Vervulling van wet en profetie
In de tweede plaats toont vers 17 dat de Heer zélf, de ware Wetgever, ook Degene is die gekomen is om de wet te vervullen. Hij vervulde de wet en de profeten door Zijn komst en Zijn kruis en opstanding. Zo vervulde Hij onder andere de levitische offerdienst en de voorzeggingen in de wet en de profeten over de komst van de Messias en Zijn werk.
Bij Zijn wederkomst zal pas alles worden vervuld met betrekking tot Gods plan ten aanzien van Israël, de Gemeente en de volken. Dan zullen alle voorzeggingen van de wet en de profeten over de heerlijkheid van de Messias en het Vrederijk in vervulling gaan, zelfs de kleinste profetie, elke jota en tittel.

Onder de genade
Ten derde is het niet aan ons om zelfs maar het geringste gebod te ontbinden (vers 19). Alles in de wet van Mozes heeft een diepe praktische en geestelijke betekenis en inhoud. Ook als christenen moeten wij daar telkens bij stilstaan en erover nadenken bij het lezen van de Schrift. Maar door de dood van Christus zijn wij gestorven aan de wet als het stelsel dat de mensen in slavernij hield tot op de komst van Christus (Galaten 4:3). De opgestane Heer is nu onze Leefregel geworden en Hij leidt ons door Zijn Geest.
Wij zijn niet onder de wet als systeem, maar onder de heerschappij van de genade (Romeinen 6:14). De geboden van de morele wet worden allemaal herhaald in het Nieuwe Testament (zie bijv. Efeziërs 6:1-3), echter met uitzondering van het sabbatsgebod.

Voor de Heer
Ten vierde blijft er wel verschil tussen bekeerde Joden en heidenen, ook na de dood van Christus. Wij moeten elkaar aannemen als de wetsbetrachting van gelovige Joden hen ertoe brengt dagen en maanden te onderhouden en de Joodse spijswetten te volgen (Romeinen 14-15). Maar zij moeten dat dan ook werkelijk doen 'voor de Heer', en niet om een eigengerechtigheid op te bouwen of zulke praktijken aan gelovigen uit de volken op te leggen. Dat laatste wordt sterk veroordeeld in Handelingen 15 en in de brief aan de Galaten.

Overgangssituatie
Ten vijfde moeten we rekening houden met de overgangstijd die we vinden in het boek Handelingen, kort na het ontstaan van de Gemeente door de uitstorting van de Heilige Geest (Handelingen 2). Zelfs Paulus hield zich nog aan de nazireeërgelofte (Handelingen 18:18). De tempeldienst bestond nog steeds en de Hebreeënbrief was ook nog niet geschreven. Na de verwoesting van de tempel en de verstrooiing van de Joden kreeg het ware en geestelijke karakter van de nieuwe bedeling duidelijker gestalte.

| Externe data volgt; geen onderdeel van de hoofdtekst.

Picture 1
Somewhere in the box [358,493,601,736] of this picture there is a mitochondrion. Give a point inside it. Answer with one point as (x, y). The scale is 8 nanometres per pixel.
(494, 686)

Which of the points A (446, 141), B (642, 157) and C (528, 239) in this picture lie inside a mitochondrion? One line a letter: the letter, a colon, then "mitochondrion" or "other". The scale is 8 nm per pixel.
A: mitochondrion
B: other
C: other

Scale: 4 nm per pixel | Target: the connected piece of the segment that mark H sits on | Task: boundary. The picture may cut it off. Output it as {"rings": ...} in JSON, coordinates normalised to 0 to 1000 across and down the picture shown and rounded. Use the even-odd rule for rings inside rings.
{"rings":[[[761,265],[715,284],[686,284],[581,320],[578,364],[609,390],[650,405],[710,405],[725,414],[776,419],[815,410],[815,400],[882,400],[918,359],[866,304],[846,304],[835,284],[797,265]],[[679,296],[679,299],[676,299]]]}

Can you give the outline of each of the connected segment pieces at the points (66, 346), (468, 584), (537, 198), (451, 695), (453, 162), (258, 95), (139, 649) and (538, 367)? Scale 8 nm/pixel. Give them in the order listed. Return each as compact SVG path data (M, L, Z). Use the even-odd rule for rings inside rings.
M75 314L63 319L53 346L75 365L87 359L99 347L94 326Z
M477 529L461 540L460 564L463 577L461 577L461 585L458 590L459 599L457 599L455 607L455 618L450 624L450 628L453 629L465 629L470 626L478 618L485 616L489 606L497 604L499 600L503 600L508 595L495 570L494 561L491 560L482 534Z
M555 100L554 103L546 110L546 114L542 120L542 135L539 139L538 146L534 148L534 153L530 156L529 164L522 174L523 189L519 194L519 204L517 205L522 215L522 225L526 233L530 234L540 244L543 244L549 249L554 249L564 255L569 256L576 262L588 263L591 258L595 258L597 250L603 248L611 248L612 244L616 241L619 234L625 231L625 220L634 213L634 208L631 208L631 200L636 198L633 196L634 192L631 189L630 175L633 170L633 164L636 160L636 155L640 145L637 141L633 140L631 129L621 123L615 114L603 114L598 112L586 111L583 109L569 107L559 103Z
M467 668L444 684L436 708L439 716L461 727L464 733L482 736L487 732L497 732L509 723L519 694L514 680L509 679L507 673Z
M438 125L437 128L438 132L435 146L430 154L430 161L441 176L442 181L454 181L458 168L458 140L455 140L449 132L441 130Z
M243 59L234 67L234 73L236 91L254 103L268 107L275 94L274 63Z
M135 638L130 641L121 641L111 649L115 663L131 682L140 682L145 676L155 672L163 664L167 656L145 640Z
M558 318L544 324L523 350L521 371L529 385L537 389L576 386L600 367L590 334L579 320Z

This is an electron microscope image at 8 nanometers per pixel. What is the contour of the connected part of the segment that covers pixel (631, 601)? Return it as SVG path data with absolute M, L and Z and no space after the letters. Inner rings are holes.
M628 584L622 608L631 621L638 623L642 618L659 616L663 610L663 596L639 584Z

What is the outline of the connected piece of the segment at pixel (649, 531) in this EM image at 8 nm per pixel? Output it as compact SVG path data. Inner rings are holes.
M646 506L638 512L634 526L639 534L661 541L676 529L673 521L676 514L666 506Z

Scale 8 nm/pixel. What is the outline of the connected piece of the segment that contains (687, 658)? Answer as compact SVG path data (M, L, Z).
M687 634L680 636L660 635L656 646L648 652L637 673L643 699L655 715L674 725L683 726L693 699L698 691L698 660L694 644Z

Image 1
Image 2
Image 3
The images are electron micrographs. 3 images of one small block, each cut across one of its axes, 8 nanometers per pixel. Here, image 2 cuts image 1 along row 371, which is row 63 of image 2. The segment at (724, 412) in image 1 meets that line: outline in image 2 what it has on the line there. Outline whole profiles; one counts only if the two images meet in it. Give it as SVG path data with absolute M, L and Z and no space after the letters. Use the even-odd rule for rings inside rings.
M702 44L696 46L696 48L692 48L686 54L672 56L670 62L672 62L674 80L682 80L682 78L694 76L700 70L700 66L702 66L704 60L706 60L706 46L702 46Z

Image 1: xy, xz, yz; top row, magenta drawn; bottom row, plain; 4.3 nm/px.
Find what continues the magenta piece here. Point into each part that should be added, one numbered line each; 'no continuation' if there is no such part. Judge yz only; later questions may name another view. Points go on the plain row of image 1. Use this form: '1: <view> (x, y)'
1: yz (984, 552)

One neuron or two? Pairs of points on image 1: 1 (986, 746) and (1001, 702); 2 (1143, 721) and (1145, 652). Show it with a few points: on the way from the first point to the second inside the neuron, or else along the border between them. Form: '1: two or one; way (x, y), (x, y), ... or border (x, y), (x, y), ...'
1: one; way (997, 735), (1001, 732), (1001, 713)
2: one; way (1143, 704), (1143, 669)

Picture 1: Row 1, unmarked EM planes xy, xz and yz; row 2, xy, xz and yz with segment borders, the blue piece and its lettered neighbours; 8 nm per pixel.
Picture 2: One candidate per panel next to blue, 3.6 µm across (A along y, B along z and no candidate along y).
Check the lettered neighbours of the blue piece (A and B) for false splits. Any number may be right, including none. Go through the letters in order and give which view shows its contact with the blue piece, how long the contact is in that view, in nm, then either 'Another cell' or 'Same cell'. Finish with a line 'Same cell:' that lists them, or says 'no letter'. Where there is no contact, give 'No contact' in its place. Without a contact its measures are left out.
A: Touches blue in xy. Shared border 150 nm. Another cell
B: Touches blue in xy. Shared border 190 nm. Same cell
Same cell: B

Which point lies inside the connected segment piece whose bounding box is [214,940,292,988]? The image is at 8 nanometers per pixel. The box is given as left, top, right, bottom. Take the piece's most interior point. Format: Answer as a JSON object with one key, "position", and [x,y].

De Messiaanse beweging in onze tijd is tamelijk veelvormig, maar kent helaas ook vrijzinnigheid. Je ziet dat in diverse tijdschriften en Michael Brown noemt het ook in zijn boek over de opvattingen, gebruiken en tradities binnen het Jodendom. Het is nuttig om het boek van Brown te lezen (’60 Vragen van christenen over…’, een uitgave van Het Zoeklicht, € 22,50).